_Data supplied_.
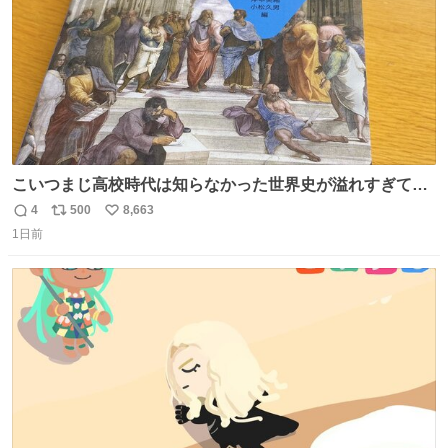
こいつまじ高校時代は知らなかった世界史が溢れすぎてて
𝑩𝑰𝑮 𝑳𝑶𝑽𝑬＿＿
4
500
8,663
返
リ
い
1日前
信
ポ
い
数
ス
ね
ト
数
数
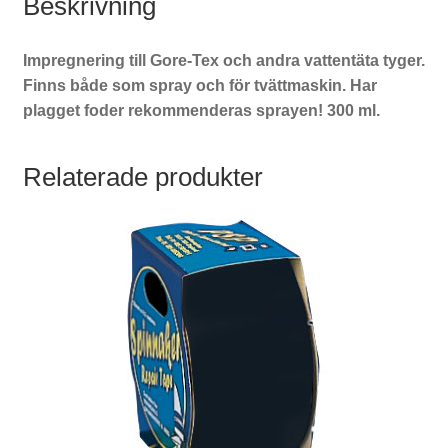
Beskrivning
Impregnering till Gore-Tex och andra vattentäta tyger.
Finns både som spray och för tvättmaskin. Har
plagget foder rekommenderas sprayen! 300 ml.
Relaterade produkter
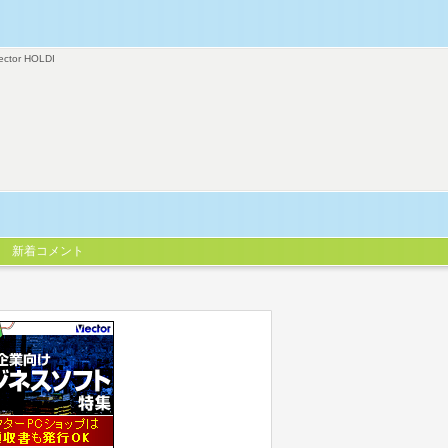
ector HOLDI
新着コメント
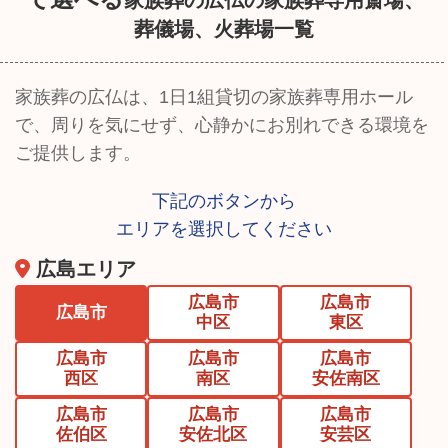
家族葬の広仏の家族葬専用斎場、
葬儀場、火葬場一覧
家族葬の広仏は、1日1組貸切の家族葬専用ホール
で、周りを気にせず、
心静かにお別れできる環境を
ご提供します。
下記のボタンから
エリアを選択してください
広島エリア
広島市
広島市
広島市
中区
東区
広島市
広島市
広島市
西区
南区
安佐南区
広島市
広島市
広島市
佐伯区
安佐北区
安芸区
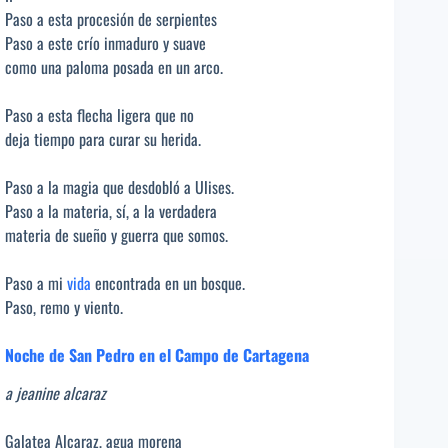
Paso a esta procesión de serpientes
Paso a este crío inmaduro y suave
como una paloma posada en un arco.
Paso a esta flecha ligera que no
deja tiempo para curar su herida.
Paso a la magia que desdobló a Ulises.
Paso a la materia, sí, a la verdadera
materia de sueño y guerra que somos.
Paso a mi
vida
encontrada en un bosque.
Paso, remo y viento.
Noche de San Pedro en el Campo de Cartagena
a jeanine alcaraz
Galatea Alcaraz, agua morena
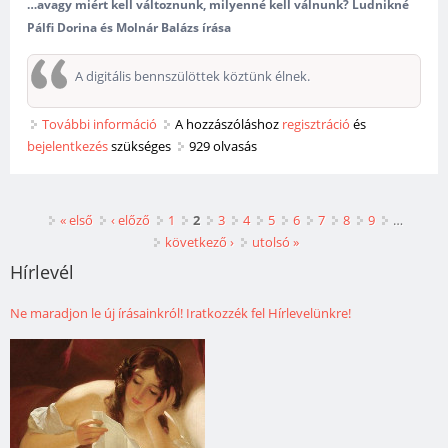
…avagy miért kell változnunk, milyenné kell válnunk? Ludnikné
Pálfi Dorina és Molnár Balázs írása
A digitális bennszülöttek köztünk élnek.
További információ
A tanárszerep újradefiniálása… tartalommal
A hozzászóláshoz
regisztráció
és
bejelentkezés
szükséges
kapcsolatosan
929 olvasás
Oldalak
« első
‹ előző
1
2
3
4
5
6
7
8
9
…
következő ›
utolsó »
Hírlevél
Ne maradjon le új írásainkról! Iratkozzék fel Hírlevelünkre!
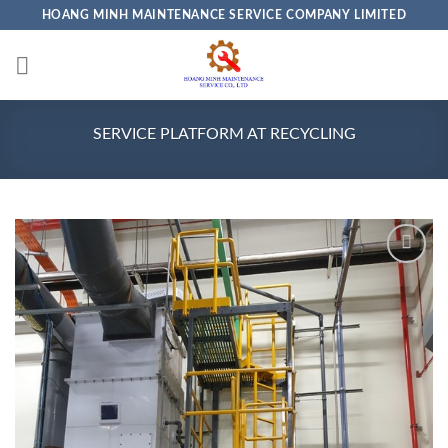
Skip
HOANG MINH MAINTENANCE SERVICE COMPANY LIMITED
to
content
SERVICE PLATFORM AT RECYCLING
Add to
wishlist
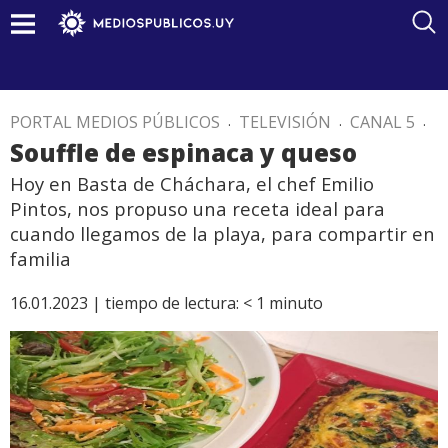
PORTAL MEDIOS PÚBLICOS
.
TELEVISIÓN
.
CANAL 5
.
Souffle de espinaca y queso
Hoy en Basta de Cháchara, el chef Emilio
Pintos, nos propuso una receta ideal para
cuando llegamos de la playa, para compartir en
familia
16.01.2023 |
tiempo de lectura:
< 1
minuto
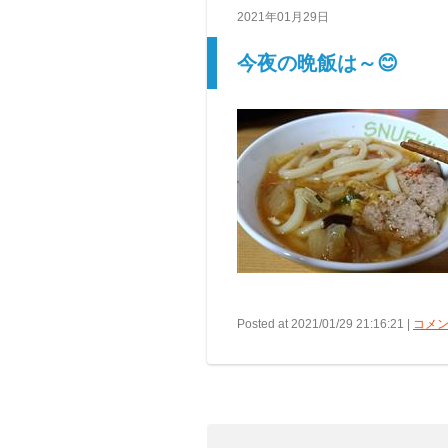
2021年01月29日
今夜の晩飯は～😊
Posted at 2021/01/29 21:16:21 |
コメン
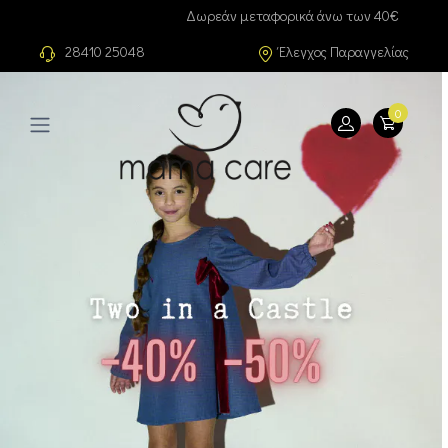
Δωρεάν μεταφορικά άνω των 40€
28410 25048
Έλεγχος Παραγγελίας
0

_Aim of the exercise_.
Give the entries again from the line that contains "Δωρεάν μεταφορικά άνω των 40€" through the end of the entries, swapping "Έλεγχος" for "Παρακολούθηση" and leaving everything else as it is.

_Exercise solution_.
Δωρεάν μεταφορικά άνω των 40€
28410 25048
Παρακολούθηση Παραγγελίας
0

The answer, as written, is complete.